Niepoort Rótulo, Dão 2013
€16.95 from Green Man Wines, Redmond’s, Corkscrew, Gibney’s, Blackrock Cellar, Terroirs, Drinks Store, Hole in the Wall, Donnybrook Fair

I’ve written about this before and it’s quickly become one of my favourites for a number of reasons: the flavour being one of course, but the price being another, and the surreal labelling a feather in the cap of this remarkable wine.

However on this occasion the wine seemed different to me: more vivacious acidity and brambly, juicy sweet fruit versus the taut intensity I’d experienced at The Corkscrew Wine Fair. This perplexed me until later I discovered it was the 2013 that was poured and not the 2012 as per the tasting sheet (and the fair), which would explain things somewhat. Either way this is still a very recommended wine.

 

Niepoort Lagar de BaixoLagar de Baixo, Bairrada 2012
€23.95 from Baggot Street Wines

This is 100% Baga, for which Dirk Niepoort has a “huge passion” apparently. This is something he’s had to keep in check for some while now, grabbing some small parcels of the grape whenever he could from various disparate estates. But finally in 2012 Dirk was able to acquire Quinta de Baixo and its 25ha. of Baga vines, and thus resurrect the Lagar de Baixo brand.

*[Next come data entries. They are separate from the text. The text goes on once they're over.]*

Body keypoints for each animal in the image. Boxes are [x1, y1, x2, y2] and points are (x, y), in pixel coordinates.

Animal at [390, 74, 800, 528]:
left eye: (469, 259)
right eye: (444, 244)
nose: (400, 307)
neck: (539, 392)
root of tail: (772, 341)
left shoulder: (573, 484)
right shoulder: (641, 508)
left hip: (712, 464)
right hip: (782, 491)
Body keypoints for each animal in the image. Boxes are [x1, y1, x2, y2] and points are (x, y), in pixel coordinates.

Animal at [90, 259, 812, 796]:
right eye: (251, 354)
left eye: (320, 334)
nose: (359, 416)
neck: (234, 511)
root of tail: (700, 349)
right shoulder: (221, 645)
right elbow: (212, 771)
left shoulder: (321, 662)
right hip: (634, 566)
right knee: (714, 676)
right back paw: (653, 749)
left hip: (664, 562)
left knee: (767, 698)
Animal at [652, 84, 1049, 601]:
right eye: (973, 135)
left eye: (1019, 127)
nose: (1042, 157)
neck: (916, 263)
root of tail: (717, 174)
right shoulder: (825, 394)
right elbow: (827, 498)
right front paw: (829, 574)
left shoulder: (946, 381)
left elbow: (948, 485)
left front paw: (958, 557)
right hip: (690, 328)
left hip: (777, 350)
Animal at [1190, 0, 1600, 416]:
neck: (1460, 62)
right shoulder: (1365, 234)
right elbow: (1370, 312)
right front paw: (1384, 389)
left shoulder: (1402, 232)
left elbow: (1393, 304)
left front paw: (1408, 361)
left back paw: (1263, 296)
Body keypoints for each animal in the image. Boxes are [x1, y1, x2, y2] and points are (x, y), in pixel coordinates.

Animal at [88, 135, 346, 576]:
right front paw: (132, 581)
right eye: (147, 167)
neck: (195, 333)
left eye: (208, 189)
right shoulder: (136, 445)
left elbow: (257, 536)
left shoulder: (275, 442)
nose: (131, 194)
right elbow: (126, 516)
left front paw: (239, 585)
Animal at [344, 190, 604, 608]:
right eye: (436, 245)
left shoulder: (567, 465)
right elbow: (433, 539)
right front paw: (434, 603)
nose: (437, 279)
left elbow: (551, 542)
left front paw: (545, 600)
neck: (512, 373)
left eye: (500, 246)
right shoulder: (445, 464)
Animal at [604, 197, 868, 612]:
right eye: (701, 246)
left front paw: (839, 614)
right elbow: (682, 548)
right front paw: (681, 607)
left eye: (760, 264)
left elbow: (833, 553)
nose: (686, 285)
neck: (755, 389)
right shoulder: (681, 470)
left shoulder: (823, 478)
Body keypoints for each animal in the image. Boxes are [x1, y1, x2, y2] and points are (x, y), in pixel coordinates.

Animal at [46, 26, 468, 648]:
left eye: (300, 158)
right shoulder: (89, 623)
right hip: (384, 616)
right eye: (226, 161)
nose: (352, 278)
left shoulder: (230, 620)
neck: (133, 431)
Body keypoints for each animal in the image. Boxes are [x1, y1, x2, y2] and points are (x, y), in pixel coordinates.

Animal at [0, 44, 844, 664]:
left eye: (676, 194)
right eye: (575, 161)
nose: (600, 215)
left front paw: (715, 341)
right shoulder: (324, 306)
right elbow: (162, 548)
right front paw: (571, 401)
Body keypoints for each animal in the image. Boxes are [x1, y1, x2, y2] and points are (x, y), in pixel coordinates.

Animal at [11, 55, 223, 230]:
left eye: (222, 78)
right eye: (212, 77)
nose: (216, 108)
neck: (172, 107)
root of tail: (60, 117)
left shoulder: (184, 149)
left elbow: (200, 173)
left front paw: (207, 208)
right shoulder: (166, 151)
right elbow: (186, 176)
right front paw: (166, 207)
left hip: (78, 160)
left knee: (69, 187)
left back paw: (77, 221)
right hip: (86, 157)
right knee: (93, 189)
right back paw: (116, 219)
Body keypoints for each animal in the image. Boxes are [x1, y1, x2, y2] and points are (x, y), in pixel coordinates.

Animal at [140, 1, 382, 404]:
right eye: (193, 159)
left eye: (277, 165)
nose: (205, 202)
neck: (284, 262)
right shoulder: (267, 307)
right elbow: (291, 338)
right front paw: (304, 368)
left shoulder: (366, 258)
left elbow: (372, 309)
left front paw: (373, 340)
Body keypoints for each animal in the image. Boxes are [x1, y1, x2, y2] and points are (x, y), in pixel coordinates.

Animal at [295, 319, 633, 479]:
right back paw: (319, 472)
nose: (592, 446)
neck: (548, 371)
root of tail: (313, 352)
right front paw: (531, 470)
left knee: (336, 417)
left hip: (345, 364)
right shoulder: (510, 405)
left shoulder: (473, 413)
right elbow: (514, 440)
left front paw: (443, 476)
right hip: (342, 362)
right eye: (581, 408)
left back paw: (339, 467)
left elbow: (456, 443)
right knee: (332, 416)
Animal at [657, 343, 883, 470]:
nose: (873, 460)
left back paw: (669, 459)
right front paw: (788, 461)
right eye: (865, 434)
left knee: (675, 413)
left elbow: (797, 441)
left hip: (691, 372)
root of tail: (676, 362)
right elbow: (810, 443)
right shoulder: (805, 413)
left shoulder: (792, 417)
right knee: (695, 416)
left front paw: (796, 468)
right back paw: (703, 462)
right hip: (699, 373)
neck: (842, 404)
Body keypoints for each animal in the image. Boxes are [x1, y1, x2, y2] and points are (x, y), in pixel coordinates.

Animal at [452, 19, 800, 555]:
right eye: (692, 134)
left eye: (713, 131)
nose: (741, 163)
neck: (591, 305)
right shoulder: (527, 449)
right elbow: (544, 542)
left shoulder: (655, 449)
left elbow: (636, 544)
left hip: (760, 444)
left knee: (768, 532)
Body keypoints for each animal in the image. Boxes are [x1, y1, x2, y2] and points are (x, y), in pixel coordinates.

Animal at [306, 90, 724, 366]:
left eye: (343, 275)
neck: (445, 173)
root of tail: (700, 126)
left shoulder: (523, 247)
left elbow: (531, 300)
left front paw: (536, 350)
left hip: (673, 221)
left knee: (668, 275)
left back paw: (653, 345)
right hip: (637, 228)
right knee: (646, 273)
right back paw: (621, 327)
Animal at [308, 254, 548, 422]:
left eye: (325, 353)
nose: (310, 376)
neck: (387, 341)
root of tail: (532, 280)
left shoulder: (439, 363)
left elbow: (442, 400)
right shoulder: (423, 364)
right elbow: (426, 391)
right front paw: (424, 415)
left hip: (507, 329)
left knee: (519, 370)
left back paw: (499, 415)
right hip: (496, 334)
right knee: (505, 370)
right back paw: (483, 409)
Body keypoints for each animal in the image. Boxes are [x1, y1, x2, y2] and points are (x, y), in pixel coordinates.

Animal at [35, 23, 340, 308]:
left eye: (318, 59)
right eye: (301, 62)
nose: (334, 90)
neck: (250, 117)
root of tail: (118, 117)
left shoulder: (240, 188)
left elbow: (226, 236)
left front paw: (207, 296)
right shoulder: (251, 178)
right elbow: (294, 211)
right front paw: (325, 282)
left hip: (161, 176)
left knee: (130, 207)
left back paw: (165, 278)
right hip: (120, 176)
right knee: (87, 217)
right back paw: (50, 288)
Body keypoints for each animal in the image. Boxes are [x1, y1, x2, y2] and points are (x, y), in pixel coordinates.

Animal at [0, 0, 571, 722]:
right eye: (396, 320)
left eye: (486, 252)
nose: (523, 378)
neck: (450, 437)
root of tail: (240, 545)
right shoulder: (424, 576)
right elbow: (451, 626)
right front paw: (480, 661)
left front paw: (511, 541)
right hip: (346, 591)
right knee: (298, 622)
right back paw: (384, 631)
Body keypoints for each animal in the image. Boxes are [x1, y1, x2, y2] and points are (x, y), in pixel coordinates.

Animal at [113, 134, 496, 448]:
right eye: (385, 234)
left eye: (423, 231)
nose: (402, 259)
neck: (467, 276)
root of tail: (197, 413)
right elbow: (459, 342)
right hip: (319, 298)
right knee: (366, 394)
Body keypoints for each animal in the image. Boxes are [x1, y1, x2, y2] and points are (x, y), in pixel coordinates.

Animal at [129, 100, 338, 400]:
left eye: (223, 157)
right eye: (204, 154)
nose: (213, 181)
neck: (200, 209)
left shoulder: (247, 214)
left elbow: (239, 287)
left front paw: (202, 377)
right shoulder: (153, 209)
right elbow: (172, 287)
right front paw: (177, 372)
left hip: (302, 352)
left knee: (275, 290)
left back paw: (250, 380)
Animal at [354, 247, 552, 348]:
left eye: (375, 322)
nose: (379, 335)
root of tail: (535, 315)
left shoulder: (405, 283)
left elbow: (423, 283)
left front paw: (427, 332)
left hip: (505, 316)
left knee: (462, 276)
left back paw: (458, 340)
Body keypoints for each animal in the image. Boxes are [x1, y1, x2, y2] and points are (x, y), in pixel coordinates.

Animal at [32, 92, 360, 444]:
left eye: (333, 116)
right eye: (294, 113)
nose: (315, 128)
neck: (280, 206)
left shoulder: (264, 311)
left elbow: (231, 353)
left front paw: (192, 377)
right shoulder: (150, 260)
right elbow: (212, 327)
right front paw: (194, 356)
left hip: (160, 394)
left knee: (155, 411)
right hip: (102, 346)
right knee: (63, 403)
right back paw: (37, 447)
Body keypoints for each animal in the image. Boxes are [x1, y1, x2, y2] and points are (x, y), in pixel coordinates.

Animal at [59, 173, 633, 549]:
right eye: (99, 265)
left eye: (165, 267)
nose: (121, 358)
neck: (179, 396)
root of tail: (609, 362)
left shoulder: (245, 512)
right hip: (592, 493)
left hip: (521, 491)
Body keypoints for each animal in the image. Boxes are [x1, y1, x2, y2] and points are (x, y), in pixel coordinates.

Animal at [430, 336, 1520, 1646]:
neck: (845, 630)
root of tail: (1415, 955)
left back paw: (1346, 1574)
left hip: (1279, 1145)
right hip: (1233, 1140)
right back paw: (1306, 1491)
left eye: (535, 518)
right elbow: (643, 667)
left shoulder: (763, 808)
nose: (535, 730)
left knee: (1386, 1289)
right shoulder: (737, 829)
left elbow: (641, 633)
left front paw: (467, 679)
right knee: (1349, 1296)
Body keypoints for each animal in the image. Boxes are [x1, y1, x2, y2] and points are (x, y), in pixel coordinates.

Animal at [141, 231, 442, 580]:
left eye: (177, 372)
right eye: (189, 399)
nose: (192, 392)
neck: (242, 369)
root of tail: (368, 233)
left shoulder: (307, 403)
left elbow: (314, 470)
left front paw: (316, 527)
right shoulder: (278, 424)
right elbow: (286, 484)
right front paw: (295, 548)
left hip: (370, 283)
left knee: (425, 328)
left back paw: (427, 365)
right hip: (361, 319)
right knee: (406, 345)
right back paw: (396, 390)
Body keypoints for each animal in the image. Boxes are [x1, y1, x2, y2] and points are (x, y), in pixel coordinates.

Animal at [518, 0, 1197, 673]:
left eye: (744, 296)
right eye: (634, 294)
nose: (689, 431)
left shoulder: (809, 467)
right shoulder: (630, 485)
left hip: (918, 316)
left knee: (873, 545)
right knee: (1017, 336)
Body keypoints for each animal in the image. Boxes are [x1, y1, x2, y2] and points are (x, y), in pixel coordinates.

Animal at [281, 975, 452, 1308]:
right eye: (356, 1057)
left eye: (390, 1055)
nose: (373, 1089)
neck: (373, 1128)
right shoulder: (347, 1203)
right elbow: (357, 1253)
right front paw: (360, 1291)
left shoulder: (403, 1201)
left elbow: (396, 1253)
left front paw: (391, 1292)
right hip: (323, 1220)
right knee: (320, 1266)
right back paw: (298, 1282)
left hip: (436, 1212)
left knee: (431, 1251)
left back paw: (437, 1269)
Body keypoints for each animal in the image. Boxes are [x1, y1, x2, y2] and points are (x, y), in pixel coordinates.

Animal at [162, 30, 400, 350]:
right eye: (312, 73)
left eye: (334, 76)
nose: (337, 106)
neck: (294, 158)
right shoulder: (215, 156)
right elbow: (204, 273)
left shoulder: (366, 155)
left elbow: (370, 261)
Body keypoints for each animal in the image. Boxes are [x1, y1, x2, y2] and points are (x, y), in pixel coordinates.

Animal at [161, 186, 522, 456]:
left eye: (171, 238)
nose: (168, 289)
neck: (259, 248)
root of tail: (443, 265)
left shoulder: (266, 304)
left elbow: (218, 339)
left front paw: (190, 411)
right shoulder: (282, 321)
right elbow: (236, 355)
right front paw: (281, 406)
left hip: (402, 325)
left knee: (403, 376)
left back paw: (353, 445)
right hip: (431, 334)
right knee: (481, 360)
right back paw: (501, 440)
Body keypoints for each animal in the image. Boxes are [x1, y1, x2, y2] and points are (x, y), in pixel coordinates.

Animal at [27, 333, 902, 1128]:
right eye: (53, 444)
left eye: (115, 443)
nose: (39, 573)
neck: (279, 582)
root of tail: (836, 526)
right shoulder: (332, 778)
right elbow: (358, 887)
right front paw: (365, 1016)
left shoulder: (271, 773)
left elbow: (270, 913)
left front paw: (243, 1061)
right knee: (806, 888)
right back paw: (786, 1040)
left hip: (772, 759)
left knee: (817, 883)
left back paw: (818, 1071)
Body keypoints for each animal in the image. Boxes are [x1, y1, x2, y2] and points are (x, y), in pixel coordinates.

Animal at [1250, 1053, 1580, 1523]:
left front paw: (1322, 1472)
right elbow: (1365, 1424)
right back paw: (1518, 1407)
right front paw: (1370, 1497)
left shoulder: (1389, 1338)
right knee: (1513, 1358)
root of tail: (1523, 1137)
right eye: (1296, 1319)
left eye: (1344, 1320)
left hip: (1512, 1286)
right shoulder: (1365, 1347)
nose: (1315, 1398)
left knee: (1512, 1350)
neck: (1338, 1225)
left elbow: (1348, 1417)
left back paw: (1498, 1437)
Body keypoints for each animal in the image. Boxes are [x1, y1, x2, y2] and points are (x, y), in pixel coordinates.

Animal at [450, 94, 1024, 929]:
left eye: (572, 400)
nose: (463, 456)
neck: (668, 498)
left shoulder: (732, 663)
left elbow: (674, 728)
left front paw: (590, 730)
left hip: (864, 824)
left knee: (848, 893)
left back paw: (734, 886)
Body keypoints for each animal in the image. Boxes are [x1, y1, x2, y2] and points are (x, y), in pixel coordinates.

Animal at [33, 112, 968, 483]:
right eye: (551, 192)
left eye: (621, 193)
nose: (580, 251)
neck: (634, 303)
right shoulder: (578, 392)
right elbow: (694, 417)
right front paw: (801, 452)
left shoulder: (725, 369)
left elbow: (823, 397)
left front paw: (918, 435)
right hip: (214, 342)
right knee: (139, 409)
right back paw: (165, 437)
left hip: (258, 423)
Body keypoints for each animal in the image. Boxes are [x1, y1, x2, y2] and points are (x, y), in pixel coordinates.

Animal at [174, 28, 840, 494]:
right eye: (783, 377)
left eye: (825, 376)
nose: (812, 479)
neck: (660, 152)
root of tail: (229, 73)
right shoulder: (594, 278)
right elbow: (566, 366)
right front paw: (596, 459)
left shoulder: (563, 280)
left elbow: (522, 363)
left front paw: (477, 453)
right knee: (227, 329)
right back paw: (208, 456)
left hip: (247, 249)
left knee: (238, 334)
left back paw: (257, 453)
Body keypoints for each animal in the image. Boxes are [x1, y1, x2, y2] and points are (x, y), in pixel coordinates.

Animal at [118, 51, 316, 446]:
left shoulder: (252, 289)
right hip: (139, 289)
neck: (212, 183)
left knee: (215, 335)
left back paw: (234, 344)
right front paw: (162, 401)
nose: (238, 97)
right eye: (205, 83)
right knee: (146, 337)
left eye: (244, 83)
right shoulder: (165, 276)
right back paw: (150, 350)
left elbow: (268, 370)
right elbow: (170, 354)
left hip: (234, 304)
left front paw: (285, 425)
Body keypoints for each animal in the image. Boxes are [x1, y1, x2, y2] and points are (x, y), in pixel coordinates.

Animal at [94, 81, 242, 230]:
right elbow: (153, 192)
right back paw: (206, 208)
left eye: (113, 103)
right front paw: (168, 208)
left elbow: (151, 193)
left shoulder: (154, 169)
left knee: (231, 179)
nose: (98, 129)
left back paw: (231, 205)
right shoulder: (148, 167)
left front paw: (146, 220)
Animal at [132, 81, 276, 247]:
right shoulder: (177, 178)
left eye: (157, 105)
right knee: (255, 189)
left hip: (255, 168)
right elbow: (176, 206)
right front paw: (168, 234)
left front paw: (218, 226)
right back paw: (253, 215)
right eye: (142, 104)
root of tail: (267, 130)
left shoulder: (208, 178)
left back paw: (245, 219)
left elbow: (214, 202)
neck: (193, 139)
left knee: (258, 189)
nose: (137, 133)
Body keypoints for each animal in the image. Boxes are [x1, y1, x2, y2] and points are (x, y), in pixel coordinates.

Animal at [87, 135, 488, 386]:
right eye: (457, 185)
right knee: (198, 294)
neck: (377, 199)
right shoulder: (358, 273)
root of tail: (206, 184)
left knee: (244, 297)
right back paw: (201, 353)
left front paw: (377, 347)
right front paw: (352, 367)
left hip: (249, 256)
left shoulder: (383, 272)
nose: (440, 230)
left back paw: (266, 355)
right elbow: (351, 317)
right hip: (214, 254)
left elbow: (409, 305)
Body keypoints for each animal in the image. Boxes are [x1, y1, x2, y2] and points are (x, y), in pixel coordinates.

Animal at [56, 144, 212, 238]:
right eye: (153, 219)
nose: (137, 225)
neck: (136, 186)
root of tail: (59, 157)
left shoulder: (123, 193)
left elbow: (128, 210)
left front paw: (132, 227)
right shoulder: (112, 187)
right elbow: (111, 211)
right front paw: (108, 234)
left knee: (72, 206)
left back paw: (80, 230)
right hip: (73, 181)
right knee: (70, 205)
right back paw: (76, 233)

A meaty nose with dark cherries over a spicy peppery palate that’s nevertheless medium-bodied. Just the right amount of acidity and fruit; delish. Paulo admitted that this is made in a “modern, reductive” style, so accordingly could do with a little airing out beforehand … or let the bottle breathe naturally as you drink it all over the course of an evening with friends, which is the far more Portuguese way of doing things.

 

Niepoort PoeirinhoPoeirinho, Bairrada 2012
€39.95 from The Corkscrew

This is also 100% Baga, and was a really beautiful and elegant wine, with a floral characteristic and violets evident. The palate was light but expressively juicy and refreshing – this was very, very good, with my notes stating that it was a ‘contemplative wine’ – Paulo concurred, mentioning it was “expressive, a wine for smelling”, and that characteristically it was “between Pinot and Nebbiolo”. A really excellent wine, my star of the evening.

 

Niepoort ConcisoConciso, Dao 2012
€39.95 but not available in Ireland, though Wine Mason say they may be reconsidering this

A mix of 40% Baga, 30% Jaen, and 30% of “others”, this, I found, has a more funky, feral characteristic with heat and spice more to the fore. It had very lovely, dark, damson fruit elements to it and the acidity was just right, with a grippy yet light finish. Many will love it, but for my money the more elegant Poeirinho for the same price was more to my taste.

 

Syrah, Bairrada 2012
€39.95 but not available in Ireland

Another funky, reductive nose blew off after a short while of swirling to give a more approachable, chunky, chocolatey characteristic. The palate, though, was very surprisingly light and elegant, with an almost saline element to it; I noted white pepper and black olive too – in other words a Northern Rhône style, which is exactly what they’re aiming for (and a region for which Dirk has great affection, apparently. He’s full of affection, Dirk is).

Indeed, Paulo noted that this was “atypical of the region, a winemaker’s wine” which was originally meant to be Merlot, but since that didn’t work out to plan they tried Syrah instead, given they’d a 1ha. plot of 20+ year old Syrah vines hidden in plain sight at Quinta de Baixo.

A winemaker’s wine indeed: it’s aged for 20 months in one single 2500L barrel of Austrian oak, is a variety that should be nowhere near Portugal and is produced biodynamically … in other words a fantastic, caution-to-the-wind experiment for which we are all grateful beneficiaries, for I found this to be really excellent. Hopefully it’ll be available in Ireland soon!